[DATA — start]

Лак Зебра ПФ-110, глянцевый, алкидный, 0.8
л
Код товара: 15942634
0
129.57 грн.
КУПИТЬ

[DATA — finish]
[DATA — start]

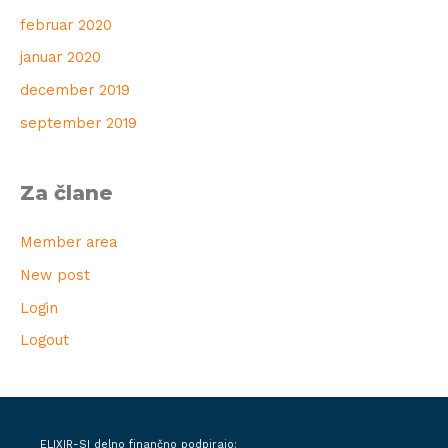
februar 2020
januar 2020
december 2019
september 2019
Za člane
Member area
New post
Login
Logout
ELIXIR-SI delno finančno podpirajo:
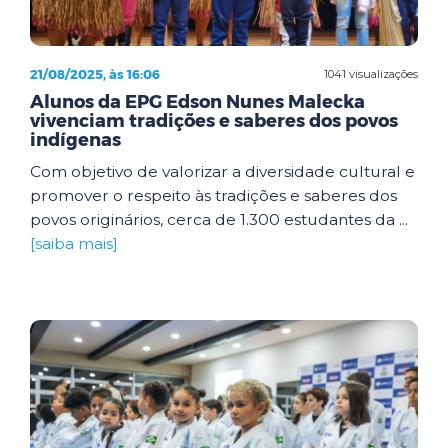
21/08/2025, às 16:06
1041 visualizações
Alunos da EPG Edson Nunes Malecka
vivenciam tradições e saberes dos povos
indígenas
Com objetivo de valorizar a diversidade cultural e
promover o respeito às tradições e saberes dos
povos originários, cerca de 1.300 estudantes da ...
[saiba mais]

[DATA — finish]
[DATA — start]

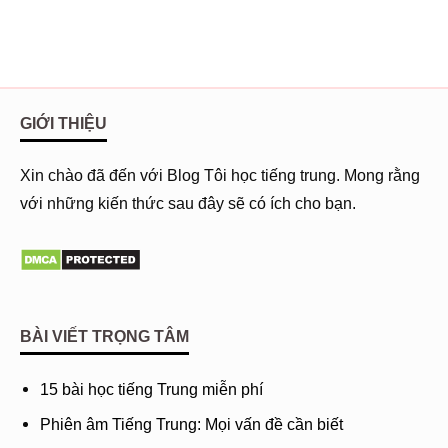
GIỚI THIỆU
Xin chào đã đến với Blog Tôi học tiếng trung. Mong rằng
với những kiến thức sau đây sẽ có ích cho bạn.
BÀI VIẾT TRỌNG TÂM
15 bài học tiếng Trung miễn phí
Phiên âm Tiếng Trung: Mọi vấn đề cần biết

[DATA — finish]

Locate each line above that contains the string "povos" and copy those lines out. Case counts.

vivenciam tradições e saberes dos povos
povos originários, cerca de 1.300 estudantes da ...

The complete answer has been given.